I have seen many solutions using AM-GM relationships but I am not quite satisfied with those so here is my (incomplete) attempt at it using calculus.
I defined a plane $x+y+z=10$. The maximum volume of the cuboid lying between the axis planes and this $x+y+z=10$ plane would give us our required answer.
For a particular plane where $z$ is a constant, the plane gets intersected forming a line $x+y=a$, where $a=10-z$, hence a constant. The maximum values of $xy$ is achieved at $x=\frac{a}2, y=\frac{a}2$.

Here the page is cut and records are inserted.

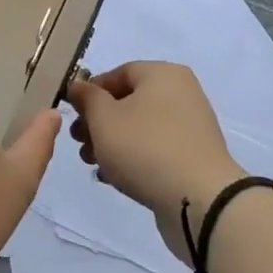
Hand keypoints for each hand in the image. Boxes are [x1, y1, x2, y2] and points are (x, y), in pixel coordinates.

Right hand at [67, 61, 243, 265]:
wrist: (199, 199)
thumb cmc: (145, 148)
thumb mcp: (103, 119)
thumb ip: (87, 99)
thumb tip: (79, 87)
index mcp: (163, 74)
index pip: (117, 73)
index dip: (90, 93)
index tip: (72, 116)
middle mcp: (181, 92)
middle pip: (128, 101)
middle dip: (98, 122)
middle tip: (79, 144)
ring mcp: (191, 126)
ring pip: (140, 127)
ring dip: (112, 143)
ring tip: (94, 164)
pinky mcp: (194, 156)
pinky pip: (156, 148)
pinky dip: (134, 157)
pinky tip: (115, 178)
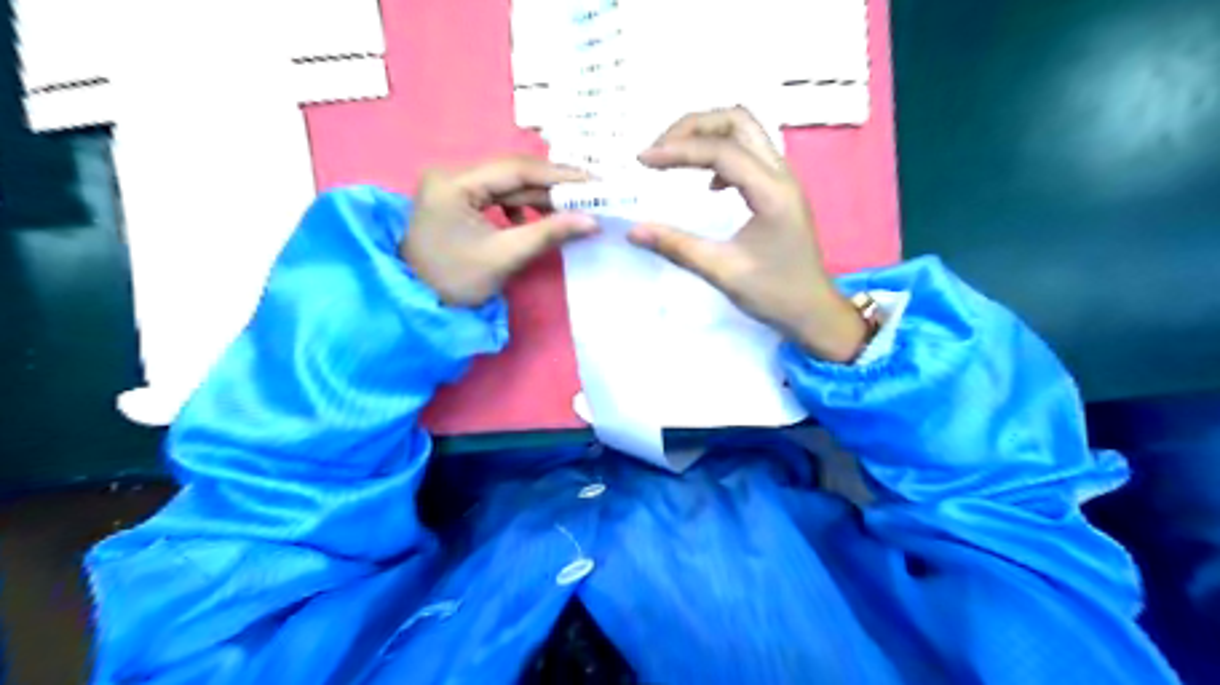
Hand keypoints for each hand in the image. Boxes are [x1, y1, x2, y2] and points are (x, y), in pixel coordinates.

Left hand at [405, 154, 598, 303]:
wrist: (417, 303)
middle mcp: (451, 174)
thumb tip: (592, 221)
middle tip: (591, 194)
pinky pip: (498, 196)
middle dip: (552, 185)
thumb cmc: (455, 282)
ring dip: (540, 197)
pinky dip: (522, 206)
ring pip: (507, 184)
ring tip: (572, 209)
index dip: (558, 175)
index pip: (515, 169)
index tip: (594, 183)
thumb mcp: (504, 256)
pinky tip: (537, 220)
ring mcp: (453, 186)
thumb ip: (548, 233)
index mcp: (454, 183)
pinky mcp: (458, 200)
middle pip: (511, 173)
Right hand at [629, 108, 866, 364]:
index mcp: (771, 192)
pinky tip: (706, 184)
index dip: (678, 149)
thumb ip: (677, 247)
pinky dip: (720, 152)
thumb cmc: (775, 294)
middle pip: (737, 120)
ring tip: (674, 156)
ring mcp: (783, 179)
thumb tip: (633, 231)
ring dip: (707, 134)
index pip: (721, 150)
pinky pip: (749, 151)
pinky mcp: (778, 190)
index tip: (643, 160)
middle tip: (660, 149)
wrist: (814, 312)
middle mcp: (781, 174)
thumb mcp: (723, 272)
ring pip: (745, 131)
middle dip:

Hence our equation $x+y+z=10$ is reduced to $2x+z=10$. We can say that for maximum values of $x,y,z$ subject to aforementioned constraints, the quadrilateral plane lying between $(0,0,0), (0,0,z), (x,y,z),$ and $(x,y,0)$ will be of the maximum area, which would hence given us the maximum values as $\left(\frac{5\sqrt2}2, \frac{5\sqrt2}2, 10-5\sqrt2\right)$
So the maximum volume should be $125 - \frac{125\sqrt2}2$.
My question was whether the assumption that the vertex would lie on the line $x+y=a$ is wrong?
Instead of taking planes along $z$ axis, we could have chosen $x$ or $y$ axis, but the result would be the same so it would be fine. But there seems to be no minima in my range? How to go for it using calculus?